Saturday, December 15, 2018

Gypsy Omnibus review

by RM Rhodes

During the late 1990s and early 2000s, Heavy Metal ran six stories by Thierry Smolderen and Enrico Marini. The first of these, titled The Gypsy Star, was an immediate hit and was followed by the rest of the series over almost the course of a decade.

The art was the obvious draw of the story. Realistic, with an obvious manga influence, Marini could provide a cartoon flip to his line when it was necessary. The color scheme usually balanced a very orange red and a cool blue. The sequential storytelling was often clever and made for a compulsively readable feature.

The main character is called The Gypsy in the first series and Tsaigoi thereafter. He drives his eighteen wheel truck across a futuristic highway that spans the world. Sometimes he’s with his sister, sometimes he’s with other family members, and sometimes he’s alone. It’s a Mad Max setup with an unfortunate ethnic label and none of the pesky fuel shortage limitations.

Tsaigoi is an enthusiastic participant in capitalism. All of the stories are about him driving his truck through a problem area and getting caught up in local events, to his dismay. In every case, the stakes of the story are commercial in nature. And when it is called for, Tsaigoi will strap on his guns and take the fight to the people standing in the way of him getting his product to his customers.
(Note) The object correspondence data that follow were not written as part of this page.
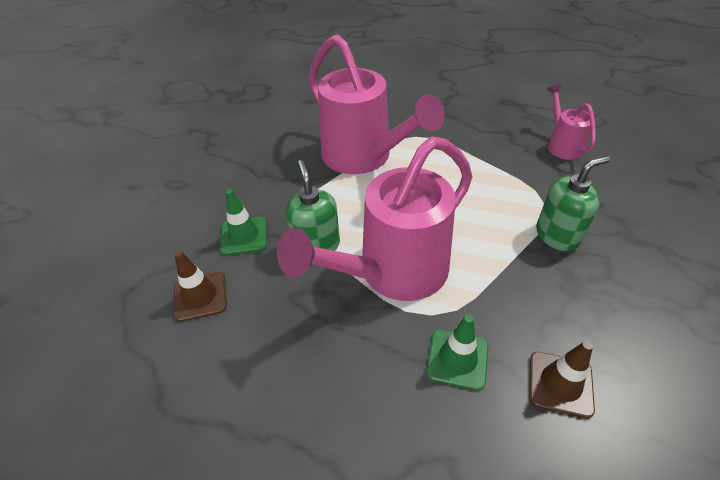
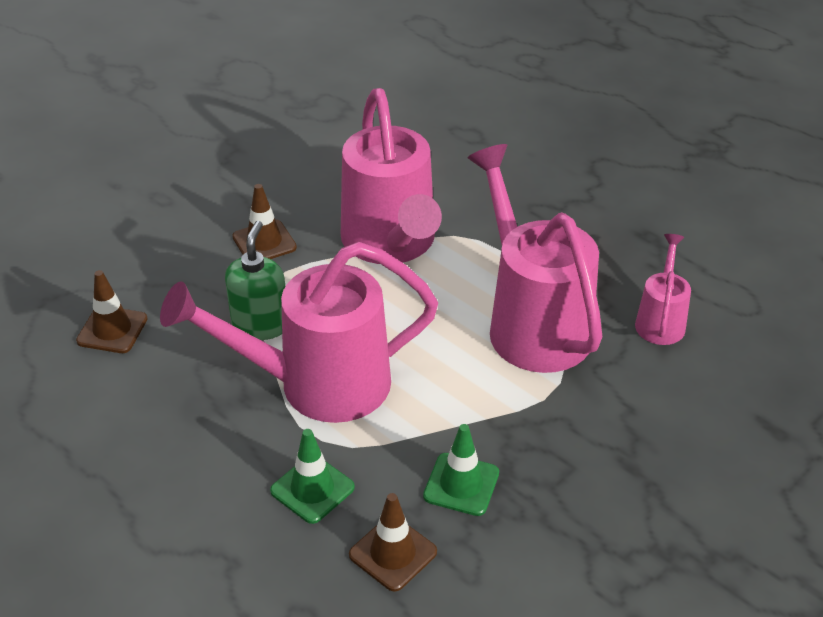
camera: 25 degrees right, 5 degrees down
green traffic cone [220,189,267,255] -> green traffic cone moved to [423,424,499,516]
green soap dispenser [536,155,610,251] -> none
none -> brown traffic cone [232,184,297,259]
none -> pink watering can [468,144,602,373]

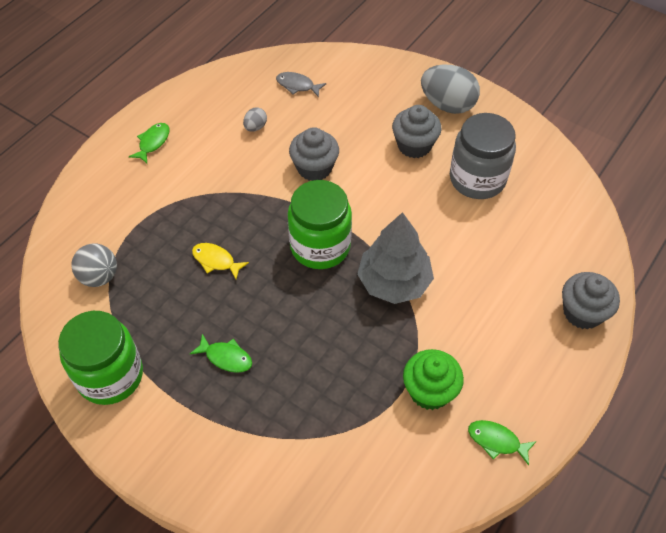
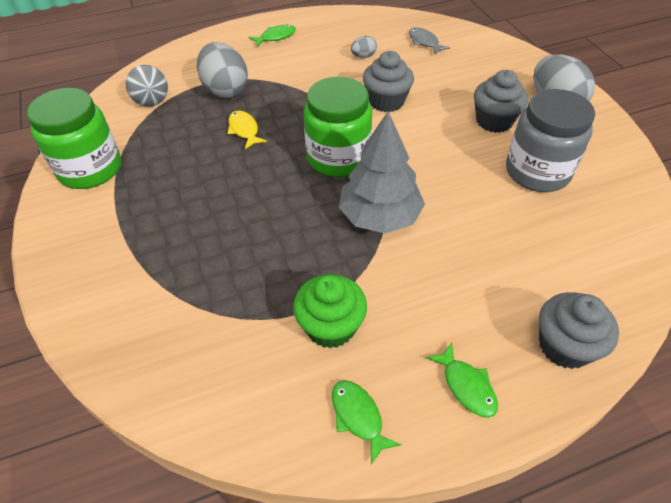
camera: 35 degrees right, 5 degrees down
green fish [190,334,252,373] -> green fish moved to [426,343,498,418]
none -> grey egg [197,42,248,99]

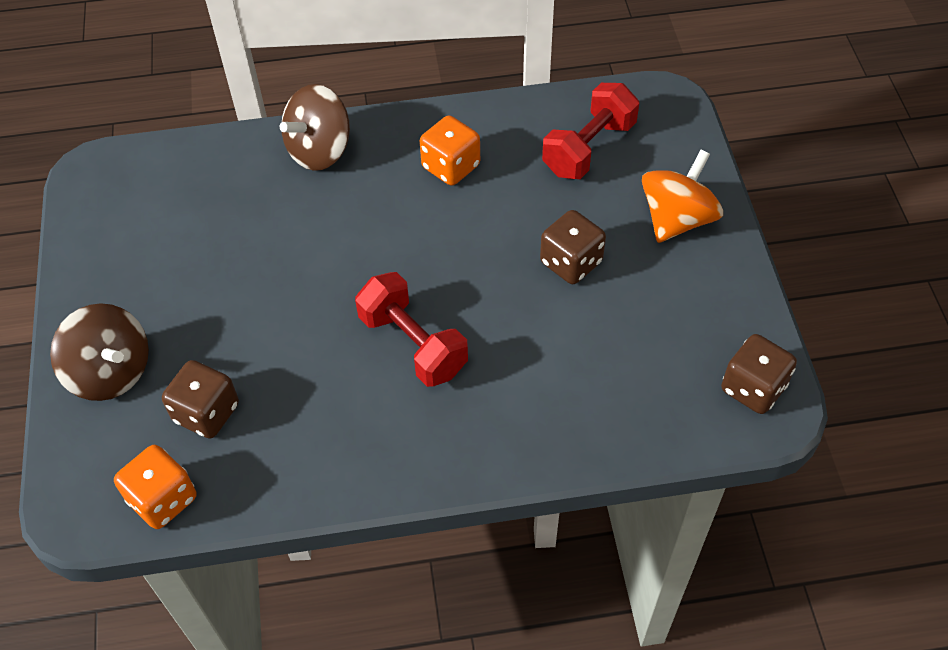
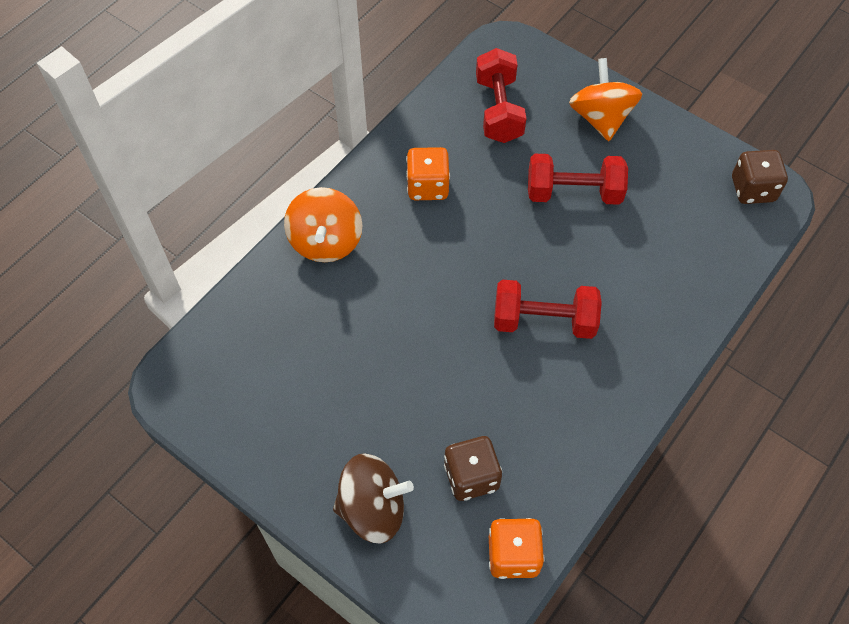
camera: 45 degrees left, 5 degrees up
brown spinning top [280,84,350,171] -> orange spinning top [284,187,362,262]
brown dice [540,210,606,284] -> red dumbbell [528,154,628,205]

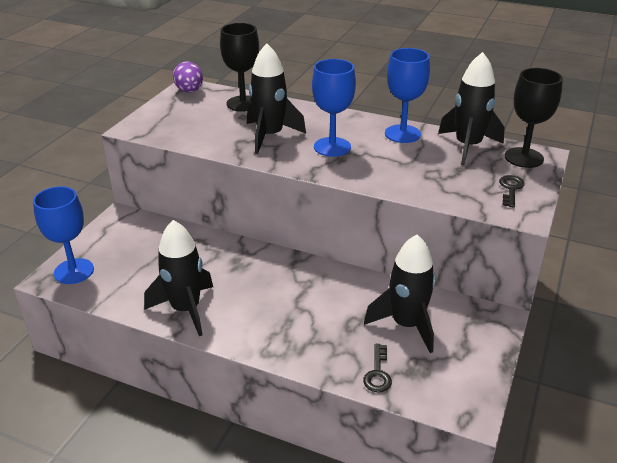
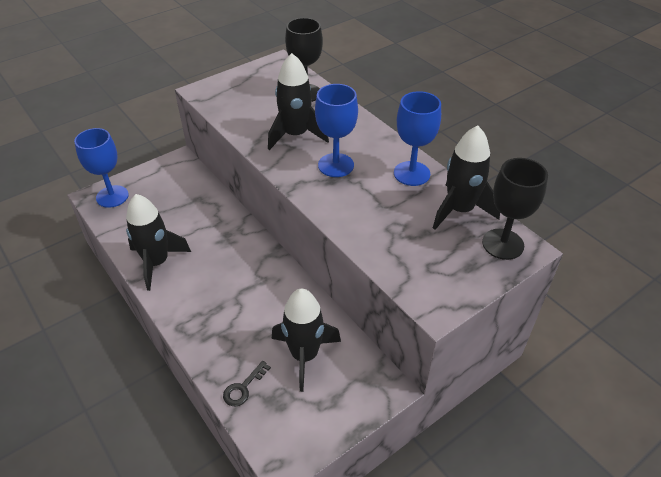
camera: 30 degrees right, 10 degrees up
purple egg [173,62,203,93] -> none
black key [499,175,525,208] -> none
Easily the best of these stories is a yarn about a caper in Germany during the final World Cup game between Germany and France. Germany loses badly due to a penalty shot 45 seconds into the game. Much comedy is made from this state of affairs and, in the end, Tsaigoi’s commercial instincts prove to be very very solid.
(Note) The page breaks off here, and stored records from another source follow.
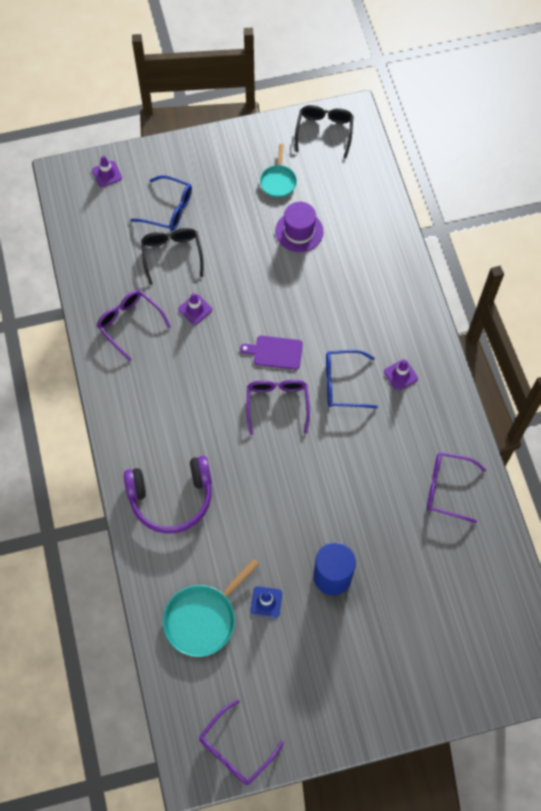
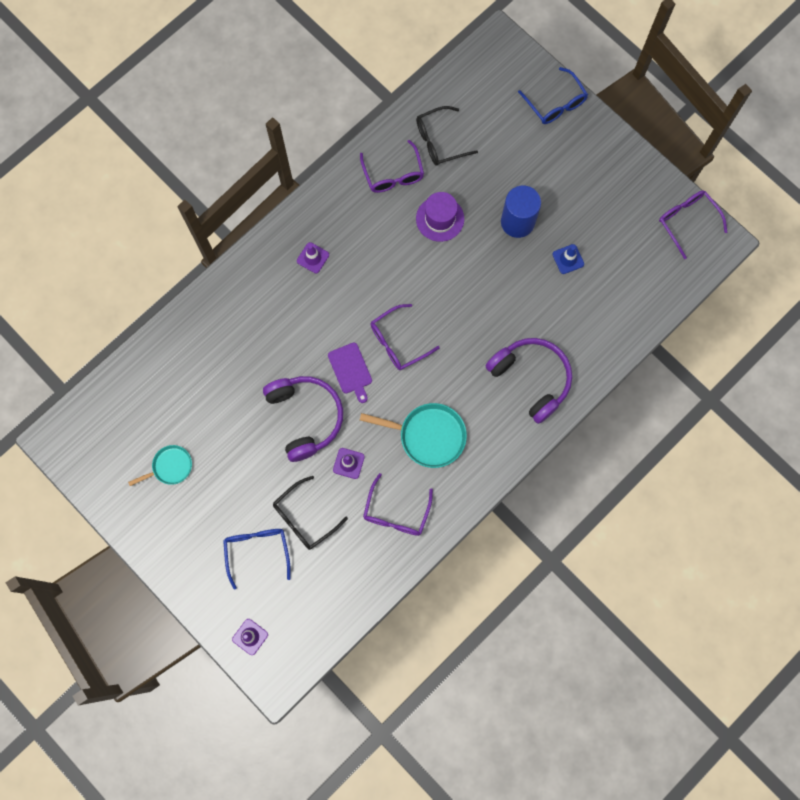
camera: 120 degrees left, 10 degrees up
turquoise pan [163,559,259,657] -> turquoise pan moved to [360,403,467,468]
purple glasses [199,700,284,785] -> purple glasses turned 135 degrees counterclockwise [659,190,728,259]
purple hat [275,202,323,252] -> purple hat moved to [416,192,464,242]
black glasses [295,105,354,158] -> black glasses moved to [416,106,478,166]
blue glasses [326,350,378,409] -> blue glasses moved to [518,67,588,124]
none -> purple headphones [263,376,343,462]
Tsaigoi is also a lover. I’m happy to report that every one of his sexual encounters (roughly one per story) is consensual. There is one problematic scene with a parapalegic woman, and one of the main characters is introduced by showing him running away from a giant man who wants to rape him. The way the character is drawn, he could be anywhere from a boy to his early teens. For the most part, though, it’s wholesome entertainment.
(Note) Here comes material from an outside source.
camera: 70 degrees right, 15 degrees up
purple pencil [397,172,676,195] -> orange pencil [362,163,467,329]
It is not difficult to find out what issues of Heavy Metal these originally appeared in, nor is it difficult to purchase them. The new Omnibus Edition of the six stories is, however, a much nicer product than the random handful of issues. It’s a hardback edition with a very nice slipcase. The extras are nice as well – a map of the world, showing the route of the highway, along with several pages of production art and sketches. It's the first thing I've seen from Insight Comics and its a handsome debut. The European edition must have recently been published.

The only real flaw in the production of the Omnibus is the title of the introduction. Dan Panosian remembers Gypsy from the pages of Heavy Metal and references a catchphrase saying that the main character utters when he is surprised or frustrated – “Dracu!” Except in the new translation for this edition, Dracu has been printed as Dracs.

Printed together like this, it is easy to see how well Marini’s art matured over the course of the series. The early stories have a sketchier aspect to the line weights, but the later stories are much more confident. The color got better as well – it’s almost as if the technology improved during the same period as the original publication.

Gypsy is a pretty solid action adventure comic. The creators did their best in the later stories to lean into the skid on the problematic name, but they were stuck with it. If you can get past that, you should be able to relax into the ultraviolence and over the top slapstick of it all. And if you can do that, there is a good chance you'll be very entertained indeed.


Why is this here? It's a long story. Mike Rhode first introduced himself to me when I first started vending at SPX. Over the years, we've talk to each other at Comic conventions around the DC area and never quite get around to sitting down for lunch. 

When I moved to Arlington two years ago, I didn't realize that Mike lived within a mile of my building. Nor did I realize that he lived next door to my girlfriend's friend from college. We also discovered, by accident that we work two buildings away from each other, because we work in adjacent organizations. The world is a very small place, sometimes. 

It really feels that way when I run into Mike at the local farmer's market. Naturally, that's when I pitch him article ideas. I'm reading the entire run of Heavy Metal in public (in blog format) because I happen to own the entire run of Heavy Metal. This means that I'm engaged in an ongoing study of the magazine. In addition, I have a diverse and idiosyncratic reading list that tends towards the weird corners of comics history. Sometimes one circumstance or another results in long articles that I don't really have anyplace to put. Mike has been gracious enough to let me publish them here.

In summary: this is an article about comics from someone in the DC area.